The day before we left for Australia, in November, I turned on the oven and nothing happened -- no light, no fan and definitely no heat. The gas cooktop worked perfectly, so it wasn't the power supply in. We were mystified, but didn't have time to do anything about it before we left. At least it was better than having the back door lock explode the afternoon before we left, which is what happened in 2009.
On our return Simon emailed the retailers in London, who had previously been very helpful. They replied that they were no longer the agents for Bertazzoni and could only pass on to us the contact details for the new London dealer. We got in touch with the new London dealer and they said they couldn't help us as we were in France and gave us the contact details for the French service agent. They were located in a département many kilometres away, so we emailed our friend Chris, who also owns a Bertazzoni, passed on what we had learned and asked his advice. He gave me the service contact email that he had, and checked the papers that came with the range cooker. I'd already checked ours, and neither of us could find any sort of troubleshooting guide, nor any wiring diagrams that might shed some light. In the meantime I'd also emailed Colin, who is an electrical engineer, to see if he could identify what the problem was likely to be.

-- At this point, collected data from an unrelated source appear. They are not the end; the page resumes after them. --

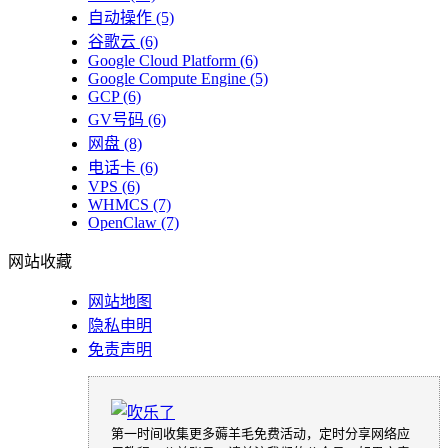
自动操作
(5)
谷歌云
(6)
Google Cloud Platform
(6)
Google Compute Engine
(5)
GCP
(6)
GV号码
(6)
网盘
(8)
电话卡
(6)
VPS
(6)
WHMCS
(7)
OpenClaw
(7)
网站收藏
网站地图
隐私申明
免责声明
第一时间收集更多薅羊毛免费活动，定时分享网络应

I emailed the service address Chris had given me. After about a week they came back to me to tell me that they could only deal with North American clients and gave me a European service email address. I emailed this address and got someone in the service department at Bertazzoni in Italy. He replied promptly, communicated in English and was immediately very helpful. He guessed what the problem was (a faulty oven selector switch) and sent me the relevant wiring diagrams so we could check it out.
I asked Stéphane, if he would come over to look at it, which he very kindly did. Stéphane, amongst his many talents, is a trained electrician. Sure enough, a plastic lug on the mechanical part of the selector switch had melted. It looked like one of the electrical connections was a bit loose, heated up and had caused this. Stéphane effected a neat and clever wiring bridge and we had a temporary fix.
I relayed this information to the nice man at Bertazzoni, who said that he was very happy to post us a replacement part for free, as the range cooker was still (just) under guarantee. What he couldn't do, as we were in France, was arrange a technician to come and do the repair. Would we mind arranging this ourselves? By this time it was Christmas eve.
Once I had the part I had intended to ask Alex if he could come over and help Simon replace the switch (amongst his many talents he is a trained electrical engineer). However, he was unavailable. I emailed Colin to let him know progress, and he very generously offered to come over and deal with the repair.
Thus it was that yesterday, Colin and Elizabeth arrived, bringing the first snow of the winter with them. The old switch, thermostat and wiring were pulled out and the new gubbins put in. It seems likely that Big Berta was the victim of a known problem with these range cookers, as the new part had been modified to be more robust. Colin took the view that since we had been sent the whole kit and kaboodle, we would be best off replacing the whole lot and not just the selector switch. I was most impressed by Colin's grasp of how it all worked and where everything should go. With hardly any bad language, he and Simon had the top off, the switch in place and the coloured spaghetti all connected in the right places. It worked first time too! We really appreciate his time and expertise.
In return I cooked a fat and gluten free lunch for everyone, which I thought was going to be a bit challenging, but turned out to be relatively easy (minestrone with no lardons, homemade veggie stock and gluten free pasta left over from John's visit in May; warm winter fruit salad and rice cream pudding made with skim milk, in case you need to do the same one day).